> **Consigne**
Reprenez le compte rendu de la rencontre avec Jan Carson et poursuivez-le à partir de sa dernière phrase.

Clíona Ní Ríordáin a alors rebondi sur le passage de The Fire Starters lu au public plus tôt. Elle s’est attardée sur l’instrumentalisation de la langue chez Jan Carson, lui demandant si ses ajouts dialectiques étaient intentionnels, ou s’ils n’étaient que le reflet de son identité. L’auteure a répondu immédiatement : « I am quite intentional about this, I want to find alternative routes to say things ». Ces mots de patois qu’elle utilise consciemment apportent originalité et personnalité à ses écrits. C’est en travaillant avec des personnes atteintes de troubles de la mémoire qu’elle a pris goût à cette manière détournée de raconter une histoire. Les seniors avec qui elle échangeait étaient parfois obligés de trouver une autre façon d’exprimer leurs besoins, ayant oublié les mots appropriés. Ils créaient alors de nouvelles expressions, que Jan Carson trouvait bien plus charmantes et imagées.
L’auteure a tout de même précisé que la dimension linguistique de ses histoires reste évidemment attachée à son identité nord-irlandaise, et ses racines ancrées à Ballymena. C’est pour cela, a-t-elle ajouté, que même les habitants de Belfast auraient du mal à comprendre certaines expressions présentes dans ses romans. Ces « Ballymena-isms », comme elle les appelle, sont des éléments essentiels dans ses histoires. Elle considère ainsi ces ajouts dialectiques comme une revanche sur ses jeunes années passées à essayer d’atténuer son accent, pourtant constitutif de son identité. Ces personnages qu’elle crée, avec leurs accents authentiques et leurs dialectes distinctifs, sont une façon pour elle de conforter la petite fille qu’elle était. Sa plus grande fierté est de pouvoir dire aux enfants de Ballymena, avec qui elle échange beaucoup lors de diverses interventions, que ses romans emplis de patois et d’accents locaux sont récompensés par des prix littéraires, et traduits dans des dizaines de langues. À travers ces « Ballymena-isms » si bien développés dans ses histoires, Jan Carson arrive ainsi à redonner confiance aux jeunes enfants qui, comme elle, avaient honte de leurs origines. La médiatrice a alors demandé à Jan Carson d’illustrer ses propos en lisant un passage de The Raptures comportant de ces nombreux éléments dialectiques.
À la suite de cette lecture, Clíona Ní Ríordáin s’est penchée sur la thématique des arts chez Jan Carson. Ces romans sont évidemment pleins d’esprit et d’humour, a-t-elle expliqué, mais ils racontent toujours quelque chose de profond sur les arts et leur capacité à insuffler des changements chez les membres d’une communauté. L’auteure a alors répondu qu’en tant que médiatrice culturelle, elle avait été témoin des bienfaits de l’art communautaire. En apportant une certaine nuance aux différentes perspectives, l’art permettrait de rapprocher les individus à travers diverses activités communes.

Items issus d’un jeu de données
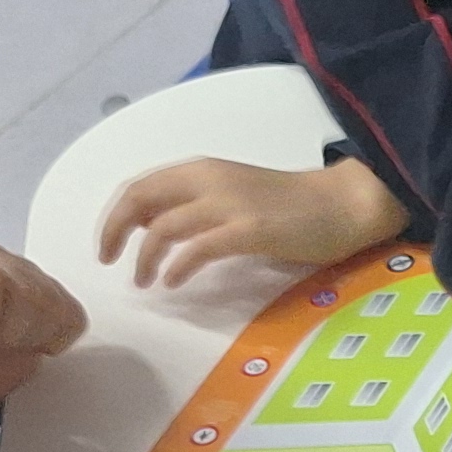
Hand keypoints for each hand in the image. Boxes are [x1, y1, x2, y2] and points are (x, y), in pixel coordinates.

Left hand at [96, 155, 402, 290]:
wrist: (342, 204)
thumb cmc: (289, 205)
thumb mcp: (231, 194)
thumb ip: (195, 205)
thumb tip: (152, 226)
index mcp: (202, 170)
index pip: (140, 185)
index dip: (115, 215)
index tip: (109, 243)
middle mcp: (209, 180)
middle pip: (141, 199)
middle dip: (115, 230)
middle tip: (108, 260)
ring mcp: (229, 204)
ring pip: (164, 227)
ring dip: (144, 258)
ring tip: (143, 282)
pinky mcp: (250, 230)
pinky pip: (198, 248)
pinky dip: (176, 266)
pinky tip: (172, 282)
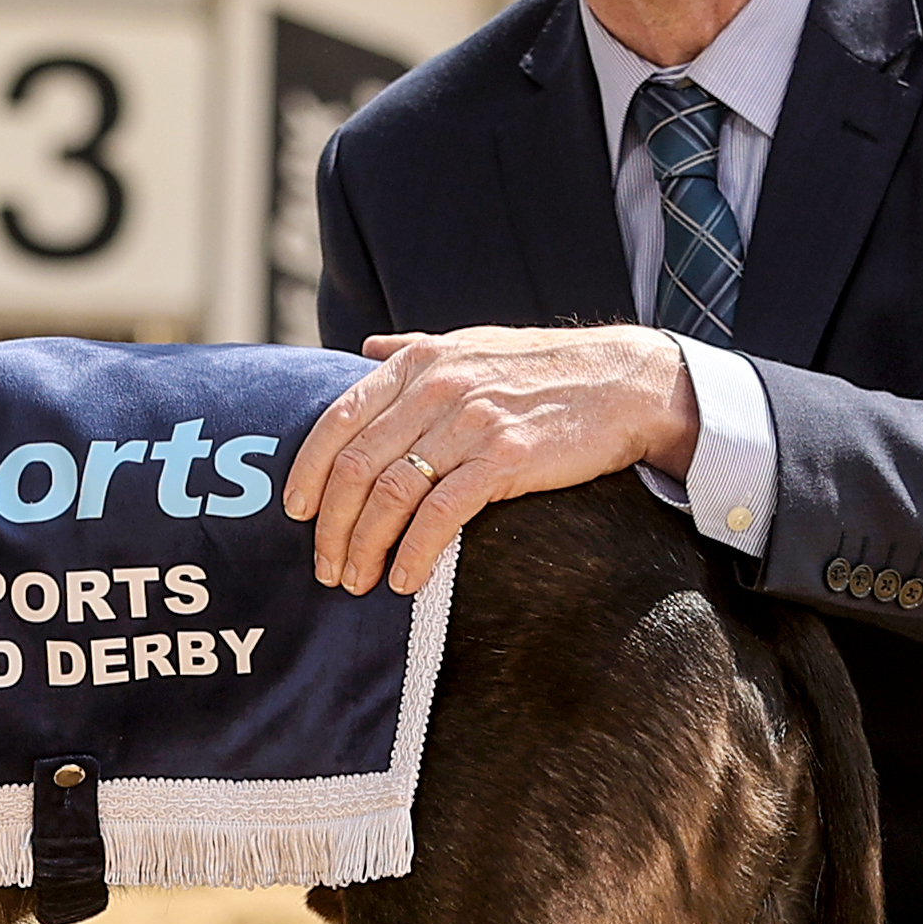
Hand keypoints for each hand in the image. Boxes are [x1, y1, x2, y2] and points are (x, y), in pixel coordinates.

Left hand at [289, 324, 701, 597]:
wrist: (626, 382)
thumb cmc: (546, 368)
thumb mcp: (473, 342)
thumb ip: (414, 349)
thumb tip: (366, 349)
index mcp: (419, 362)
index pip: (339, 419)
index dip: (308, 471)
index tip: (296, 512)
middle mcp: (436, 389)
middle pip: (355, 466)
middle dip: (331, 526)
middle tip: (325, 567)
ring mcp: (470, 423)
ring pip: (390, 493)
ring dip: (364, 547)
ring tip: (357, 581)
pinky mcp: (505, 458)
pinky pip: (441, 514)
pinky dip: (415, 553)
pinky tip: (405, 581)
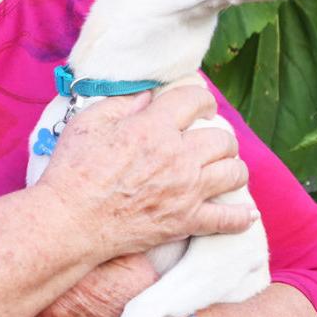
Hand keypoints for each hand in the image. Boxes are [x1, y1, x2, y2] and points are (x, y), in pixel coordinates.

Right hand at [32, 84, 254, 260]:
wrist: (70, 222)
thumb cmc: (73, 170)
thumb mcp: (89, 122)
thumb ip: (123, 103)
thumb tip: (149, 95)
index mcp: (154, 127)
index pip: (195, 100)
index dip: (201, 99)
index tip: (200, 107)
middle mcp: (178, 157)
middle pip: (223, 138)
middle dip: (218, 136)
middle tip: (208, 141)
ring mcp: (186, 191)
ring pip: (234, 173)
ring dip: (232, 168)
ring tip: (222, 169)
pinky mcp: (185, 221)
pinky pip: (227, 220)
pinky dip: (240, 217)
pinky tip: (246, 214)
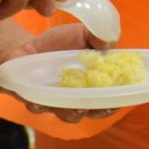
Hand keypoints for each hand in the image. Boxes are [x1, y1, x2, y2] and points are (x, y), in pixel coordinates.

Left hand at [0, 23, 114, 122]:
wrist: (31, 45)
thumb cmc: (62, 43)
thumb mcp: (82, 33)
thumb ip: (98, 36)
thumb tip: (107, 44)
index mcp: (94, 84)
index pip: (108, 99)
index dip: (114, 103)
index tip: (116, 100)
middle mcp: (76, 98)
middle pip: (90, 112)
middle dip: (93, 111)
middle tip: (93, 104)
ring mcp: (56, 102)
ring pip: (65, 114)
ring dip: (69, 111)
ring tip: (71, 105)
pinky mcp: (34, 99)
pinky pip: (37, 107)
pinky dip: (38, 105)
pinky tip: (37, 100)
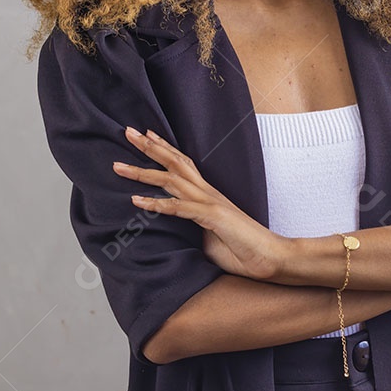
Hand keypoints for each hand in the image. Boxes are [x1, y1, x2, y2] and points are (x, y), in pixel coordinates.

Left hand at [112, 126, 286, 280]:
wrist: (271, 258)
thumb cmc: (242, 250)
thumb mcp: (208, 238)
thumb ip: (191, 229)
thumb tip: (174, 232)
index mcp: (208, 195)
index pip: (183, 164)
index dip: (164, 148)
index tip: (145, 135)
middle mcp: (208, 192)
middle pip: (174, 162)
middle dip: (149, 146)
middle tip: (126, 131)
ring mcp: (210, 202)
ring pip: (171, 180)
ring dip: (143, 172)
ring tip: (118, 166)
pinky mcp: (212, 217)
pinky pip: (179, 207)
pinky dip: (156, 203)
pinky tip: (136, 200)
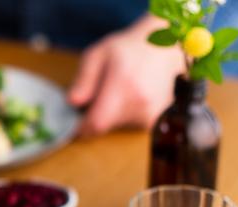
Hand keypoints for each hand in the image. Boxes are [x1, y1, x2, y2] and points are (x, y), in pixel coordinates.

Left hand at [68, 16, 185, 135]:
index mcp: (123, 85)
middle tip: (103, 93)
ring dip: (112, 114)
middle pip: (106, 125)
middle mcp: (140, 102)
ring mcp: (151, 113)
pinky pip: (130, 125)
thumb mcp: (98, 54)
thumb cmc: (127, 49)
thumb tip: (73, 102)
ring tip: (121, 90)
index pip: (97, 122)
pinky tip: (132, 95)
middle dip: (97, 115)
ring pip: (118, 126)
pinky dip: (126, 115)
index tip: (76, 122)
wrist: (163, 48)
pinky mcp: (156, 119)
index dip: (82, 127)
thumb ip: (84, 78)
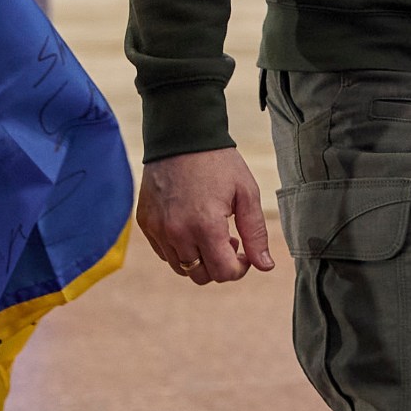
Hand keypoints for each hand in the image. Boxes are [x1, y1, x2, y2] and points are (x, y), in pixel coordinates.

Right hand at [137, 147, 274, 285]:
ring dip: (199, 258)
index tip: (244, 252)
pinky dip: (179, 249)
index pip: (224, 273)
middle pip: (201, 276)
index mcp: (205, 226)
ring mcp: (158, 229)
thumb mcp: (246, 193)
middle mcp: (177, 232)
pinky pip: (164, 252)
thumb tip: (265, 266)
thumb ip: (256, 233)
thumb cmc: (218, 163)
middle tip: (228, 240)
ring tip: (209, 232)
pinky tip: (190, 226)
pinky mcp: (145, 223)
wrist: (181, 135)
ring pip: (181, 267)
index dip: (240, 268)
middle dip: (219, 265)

--

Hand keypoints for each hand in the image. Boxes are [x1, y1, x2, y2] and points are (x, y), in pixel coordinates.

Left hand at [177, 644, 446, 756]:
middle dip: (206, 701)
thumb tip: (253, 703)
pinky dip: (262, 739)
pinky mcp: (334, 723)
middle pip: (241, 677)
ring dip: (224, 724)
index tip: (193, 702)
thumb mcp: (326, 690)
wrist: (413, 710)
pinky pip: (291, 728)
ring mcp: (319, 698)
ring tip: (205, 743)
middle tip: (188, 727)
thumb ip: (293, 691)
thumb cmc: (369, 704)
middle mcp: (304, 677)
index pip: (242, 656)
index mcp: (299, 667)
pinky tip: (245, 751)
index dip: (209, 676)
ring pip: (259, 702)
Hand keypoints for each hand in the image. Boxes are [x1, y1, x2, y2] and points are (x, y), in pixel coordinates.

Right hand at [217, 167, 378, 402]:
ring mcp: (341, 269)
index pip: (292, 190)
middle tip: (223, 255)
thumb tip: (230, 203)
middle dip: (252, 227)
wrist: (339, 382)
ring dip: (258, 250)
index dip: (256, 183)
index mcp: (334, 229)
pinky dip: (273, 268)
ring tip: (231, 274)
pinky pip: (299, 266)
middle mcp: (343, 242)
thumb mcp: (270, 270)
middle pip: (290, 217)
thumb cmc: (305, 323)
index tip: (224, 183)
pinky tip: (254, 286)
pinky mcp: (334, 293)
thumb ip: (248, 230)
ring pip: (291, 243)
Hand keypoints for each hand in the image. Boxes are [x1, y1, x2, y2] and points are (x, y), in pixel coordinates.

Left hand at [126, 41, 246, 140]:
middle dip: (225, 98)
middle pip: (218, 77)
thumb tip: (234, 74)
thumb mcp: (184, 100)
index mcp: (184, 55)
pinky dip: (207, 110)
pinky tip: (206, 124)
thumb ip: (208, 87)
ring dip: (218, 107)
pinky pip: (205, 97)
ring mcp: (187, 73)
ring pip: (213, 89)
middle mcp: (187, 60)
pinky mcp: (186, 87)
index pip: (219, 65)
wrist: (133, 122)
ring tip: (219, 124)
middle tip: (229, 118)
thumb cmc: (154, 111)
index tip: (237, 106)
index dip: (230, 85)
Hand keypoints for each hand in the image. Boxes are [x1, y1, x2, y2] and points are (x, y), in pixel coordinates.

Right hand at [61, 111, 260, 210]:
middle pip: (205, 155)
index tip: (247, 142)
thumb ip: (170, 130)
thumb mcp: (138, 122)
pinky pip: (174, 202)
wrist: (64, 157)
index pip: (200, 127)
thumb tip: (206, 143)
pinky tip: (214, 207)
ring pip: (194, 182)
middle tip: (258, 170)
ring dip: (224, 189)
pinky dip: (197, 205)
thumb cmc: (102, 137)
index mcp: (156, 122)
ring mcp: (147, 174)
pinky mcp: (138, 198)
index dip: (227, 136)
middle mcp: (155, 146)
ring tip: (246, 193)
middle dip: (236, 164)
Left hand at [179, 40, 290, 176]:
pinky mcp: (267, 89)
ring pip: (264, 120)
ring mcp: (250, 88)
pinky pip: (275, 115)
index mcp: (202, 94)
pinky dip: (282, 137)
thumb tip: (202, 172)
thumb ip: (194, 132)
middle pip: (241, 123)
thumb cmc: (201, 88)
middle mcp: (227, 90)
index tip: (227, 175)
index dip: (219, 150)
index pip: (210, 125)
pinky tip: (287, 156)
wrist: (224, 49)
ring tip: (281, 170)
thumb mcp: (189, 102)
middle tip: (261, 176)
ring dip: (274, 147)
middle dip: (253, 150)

> **Réponse rédigée**
Pour clôturer l’échange, la médiatrice a posé une dernière question concernant les différentes traductions de ses œuvres, et les problèmes qui peuvent survenir lors du processus de traduction. Jan Carson s’est alors confiée sur ce travail collaboratif, avouant que ses jeux de dialecte et ses expressions patoises n’étaient pas toujours appréciés des traducteurs qui se débattaient souvent avec certains termes obscurs. C’est pour cela que l’auteure exprime toujours son admiration pour le métier de traducteur (« Their translation is a separate piece of artwork »), dénonçant alors le fait qu’ils soient souvent ignorés du grand public et affreusement sous-payés selon elle.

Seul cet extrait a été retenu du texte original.